Le Journal du Textile - 26 juin 2006

Bexley marie chemises et chaussures sur Internet

Le chausseur masculin combine les boutiques et le web.
Eric BOTTON, le fondateur­dirigeant de BEXLEY : "Nos ventes sur Internet font des bonds" 
PRÉCURSEUR de la vente en ligne sur Internet, le chausseur pour homme Bexley va se diversifier en lançant, dans les trois mois à venir, sur son site marchand, créé en 1995, une ligne de chemises et des accessoires tels que des cintres.

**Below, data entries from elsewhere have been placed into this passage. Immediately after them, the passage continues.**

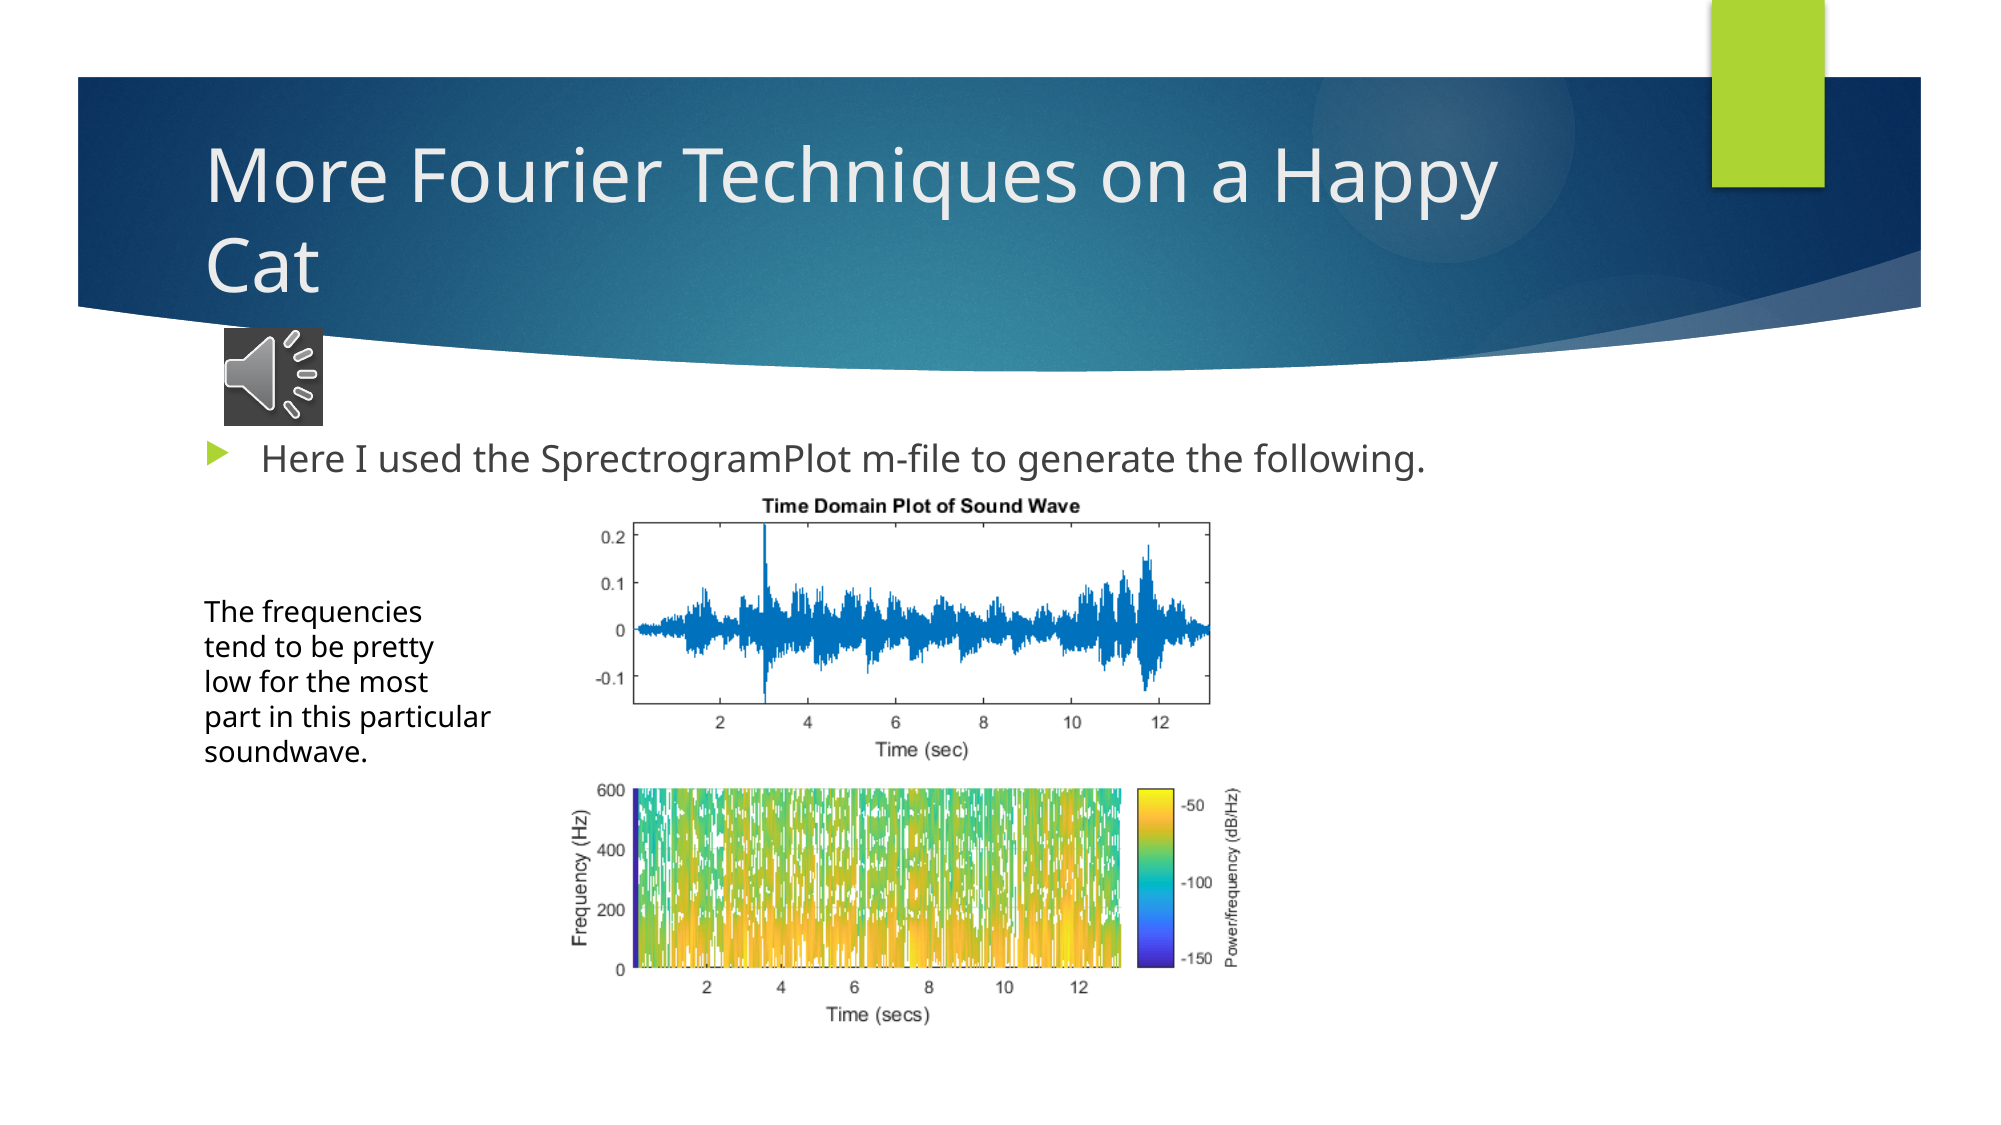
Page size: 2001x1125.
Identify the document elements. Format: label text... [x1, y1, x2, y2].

text_box The frequencies tend to be pretty low for the most part in this particular soundwave. [189, 586, 529, 776]
title More Fourier Techniques on a Happy Cat [189, 159, 1627, 276]
list Here I used the SprectrogramPlot m-file to generate the following. [189, 427, 1627, 988]
picture [535, 481, 1281, 1040]
picture [223, 326, 324, 428]
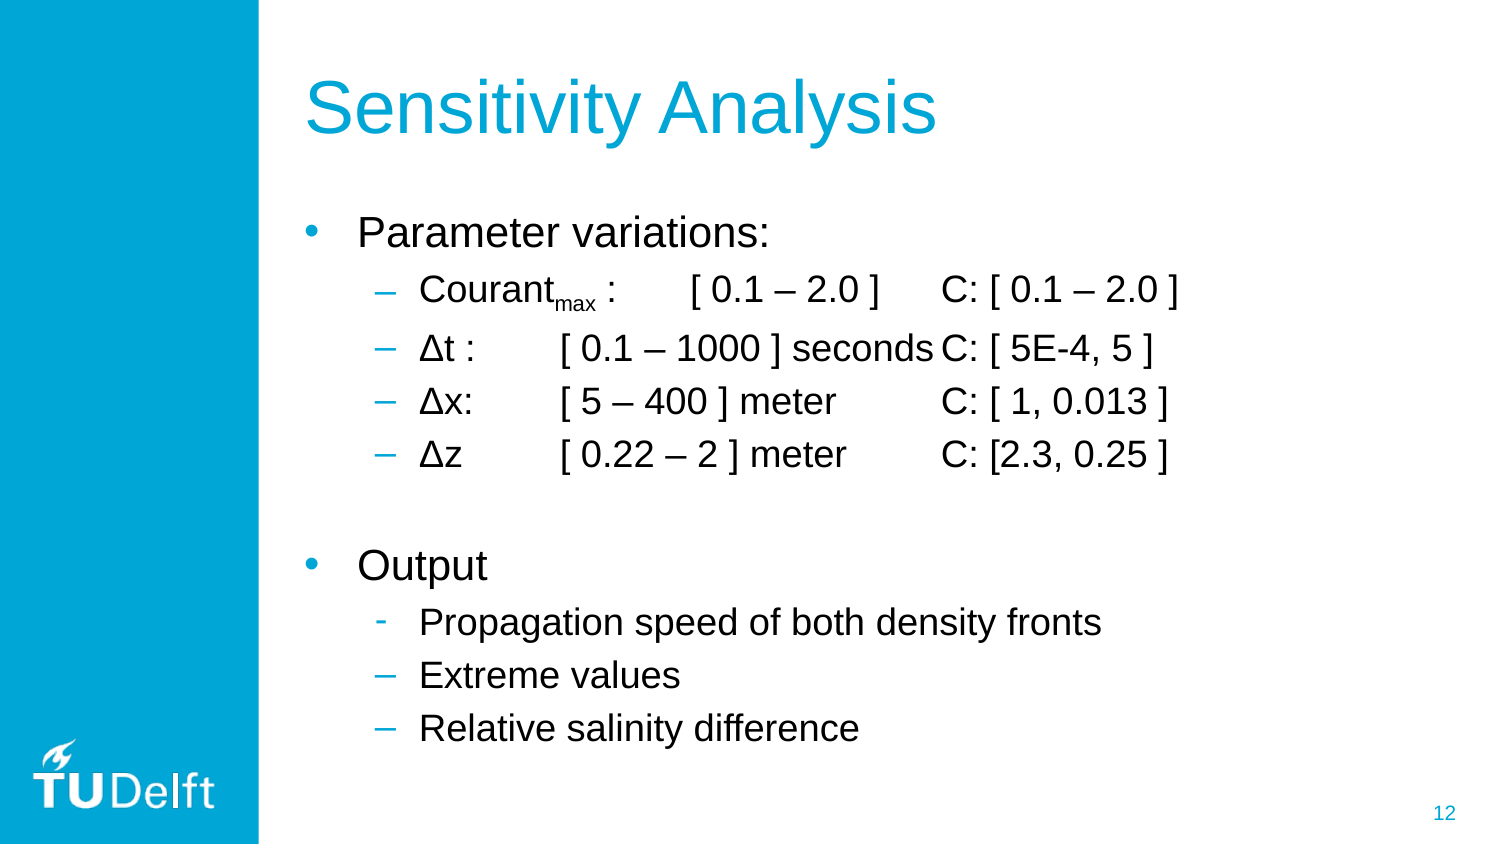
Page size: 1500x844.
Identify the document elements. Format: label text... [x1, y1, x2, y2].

list Parameter variations: Courantmax : [ 0.1 – 2.0 ] C: [ 0.1 – 2.0 ] Δt : [ 0.1 – 1000 ] seconds C: [ 5E-4, 5 ] Δx: [ 5 – 400 ] meter C: [ 1, 0.013 ] Δz [ 0.22 – 2 ] meter C: [2.3, 0.25 ] Output Propagation speed of both density fronts Extreme values Relative salinity difference [289, 196, 1455, 769]
title Sensitivity Analysis [289, 33, 1455, 175]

Parallèlement, la marque poursuit son développement en ouvrant courant juillet une nouvelle boutique à Paris, ce qui portera à 5 le nombre de ses magasins parisiens et à 8 le nombre total de ses points de vente, tous en propre, en France (2 à Lyon et 1 à Annecy).
 
Bruxelles, Genève, Düsseldorf et Londres devraient suivre dans les trois à quatre ans, sans oublier une 6e implantation envisagée à Paris, 2 dans le sud de la France et 1 autre à Bordeaux. «En Europe comme en France, nous misons sur un rythme de 1 ou 2 ouvertures par an. Pour les principales villes européennes que nous visons, les cibles sont déterminées, nous sai­sirons les opportunités dès qu'elles se présenteront», explique Eric Botton, qui a créé la société il y a vingt ans à Lyon.
 
La marque a acquis sa notoriété avec le concept «chic et pas cher» et a introduit dans le monde du luxe la vente en lots. Ainsi, une paire de chaussures cousue Goodyear avec semelles en cuir se vend 119 €, les deux paires 199 €. Au final, 60.000 paires sont vendues chaque année, pour un chiffre d'affaires de 8 millions d'€, dont 20% réalisés via Internet. L'exporta­tion représente 20% du chiffre d'affaires, avec des clients au Royaume-Uni, en Bel­gique, au Canada, au Luxembourg. «Les magasins progressent de 25% par an, les ventes sur Internet ont fait un bond de 100% l'année dernière. En diversifiant notre offre, nous allons attirer une nouvelle clientèle mais aussi fidéliser l'existante grâce aux produits connexes. Nous avons déjà testé cette idée en proposant des em­bauchoirs, qui ne se vendent pas en bou­tique mais sont très demandés via le net», précise le Pdg.
 
Après les chemises, il envisage de pro­poser des pulls et des pantalons, et, il y a un an, il a recruté une responsable marketing pour Internet. Avant de créer Bexley, Eric Botton travaillait dans la vente par corres­pondance. De cette première expérience, il a retiré une certitude : boutiques et site Internet ne se concurrencent pas. En re­vanche, un site doit multiplier l'offre et disposer de nombreuses entrées pour se développer. De leur côté, les magasins continueront à proposer exclusivement des chaussures. Ces derniers bénéficient également de la vitrine publicitaire que constitue la Toile. «Nous avons souvent des clients qui arrivent dans nos boutiques avec une photo de modèle imprimé sur leur ordinateur, qu'ils viennent ensuite essayer et acheter», rapporte Eric Botton.
 
Côté fabrication, Bexley achète ses peaux tannées (du veau) à Annonay et au Puy, crée ses modèles (une cinquantaine de modèles intemporels, renouvelés régu­lièrement à hauteur de 15% de l'offre), les fait fabriquer chez des sous-traitants au Portugal, en Italie, en Europe de l'Est et en Asie. Pour les chemises, la création se fait dans l'entreprise, qui compte trente salariés, et la fabrication est sous-traitée en Europe de l'Est.
 
Bexley envisage d'entrer en Bourse sur Alternext dans les trois ans à venir. «Cela nous ouvrira de nouvelles perspectives tout en nous permettant de rester maîtres de notre concept», estime le Pdg, qui étudie l'hypothèse de céder 20% de ses actions.